(Page-level text extractions)
☆ ☆ ☆

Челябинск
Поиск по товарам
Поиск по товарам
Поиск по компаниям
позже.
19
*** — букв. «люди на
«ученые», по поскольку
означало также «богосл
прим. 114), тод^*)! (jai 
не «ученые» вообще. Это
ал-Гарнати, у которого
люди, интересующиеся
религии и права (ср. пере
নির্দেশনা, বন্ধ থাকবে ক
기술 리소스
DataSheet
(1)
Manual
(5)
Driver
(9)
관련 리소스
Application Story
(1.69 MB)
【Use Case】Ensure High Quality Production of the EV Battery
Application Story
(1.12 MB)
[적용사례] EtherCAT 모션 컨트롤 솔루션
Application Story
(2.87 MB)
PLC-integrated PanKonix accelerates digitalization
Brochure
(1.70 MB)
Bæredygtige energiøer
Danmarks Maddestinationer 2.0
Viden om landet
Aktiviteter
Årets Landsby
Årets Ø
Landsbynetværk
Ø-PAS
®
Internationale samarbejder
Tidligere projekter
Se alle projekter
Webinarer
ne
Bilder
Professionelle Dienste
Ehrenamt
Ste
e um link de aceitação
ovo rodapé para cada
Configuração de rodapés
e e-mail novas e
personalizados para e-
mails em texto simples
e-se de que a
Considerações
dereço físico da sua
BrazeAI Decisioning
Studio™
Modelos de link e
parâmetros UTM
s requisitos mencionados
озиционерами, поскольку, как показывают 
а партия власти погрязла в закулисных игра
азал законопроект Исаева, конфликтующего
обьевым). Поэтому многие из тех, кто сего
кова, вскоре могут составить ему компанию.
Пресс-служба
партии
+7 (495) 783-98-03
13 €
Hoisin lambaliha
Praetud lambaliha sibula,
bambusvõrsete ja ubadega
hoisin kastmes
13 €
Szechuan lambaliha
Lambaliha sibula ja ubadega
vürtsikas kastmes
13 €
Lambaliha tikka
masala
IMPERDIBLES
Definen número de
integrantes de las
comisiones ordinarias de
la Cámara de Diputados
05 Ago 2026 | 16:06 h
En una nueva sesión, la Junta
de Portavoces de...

☆ ☆ ☆

Put the lines of all the entries above into one numbered list, leaving out any blank lines.

1. Челябинск
2. Поиск по товарам
3. Поиск по товарам
4. Поиск по компаниям
5. позже.
6. 19
7. *** — букв. «люди на
8. «ученые», по поскольку
9. означало также «богосл
10. прим. 114), тод^*)! (jai 
11. не «ученые» вообще. Это
12. ал-Гарнати, у которого
13. люди, интересующиеся
14. религии и права (ср. пере
15. নির্দেশনা, বন্ধ থাকবে ক
16. 기술 리소스
17. DataSheet
18. (1)
19. Manual
20. (5)
21. Driver
22. (9)
23. 관련 리소스
24. Application Story
25. (1.69 MB)
26. 【Use Case】Ensure High Quality Production of the EV Battery
27. Application Story
28. (1.12 MB)
29. [적용사례] EtherCAT 모션 컨트롤 솔루션
30. Application Story
31. (2.87 MB)
32. PLC-integrated PanKonix accelerates digitalization
33. Brochure
34. (1.70 MB)
35. Bæredygtige energiøer
36. Danmarks Maddestinationer 2.0
37. Viden om landet
38. Aktiviteter
39. Årets Landsby
40. Årets Ø
41. Landsbynetværk
42. Ø-PAS
43. ®
44. Internationale samarbejder
45. Tidligere projekter
46. Se alle projekter
47. Webinarer
48. ne
49. Bilder
50. Professionelle Dienste
51. Ehrenamt
52. Ste
53. e um link de aceitação
54. ovo rodapé para cada
55. Configuração de rodapés
56. e e-mail novas e
57. personalizados para e-
58. mails em texto simples
59. e-se de que a
60. Considerações
61. dereço físico da sua
62. BrazeAI Decisioning
63. Studio™
64. Modelos de link e
65. parâmetros UTM
66. s requisitos mencionados
67. озиционерами, поскольку, как показывают 
68. а партия власти погрязла в закулисных игра
69. азал законопроект Исаева, конфликтующего
70. обьевым). Поэтому многие из тех, кто сего
71. кова, вскоре могут составить ему компанию.
72. Пресс-служба
73. партии
74. +7 (495) 783-98-03
75. 13 €
76. Hoisin lambaliha
77. Praetud lambaliha sibula,
78. bambusvõrsete ja ubadega
79. hoisin kastmes
80. 13 €
81. Szechuan lambaliha
82. Lambaliha sibula ja ubadega
83. vürtsikas kastmes
84. 13 €
85. Lambaliha tikka
86. masala
87. IMPERDIBLES
88. Definen número de
89. integrantes de las
90. comisiones ordinarias de
91. la Cámara de Diputados
92. 05 Ago 2026 | 16:06 h
93. En una nueva sesión, la Junta
94. de Portavoces de...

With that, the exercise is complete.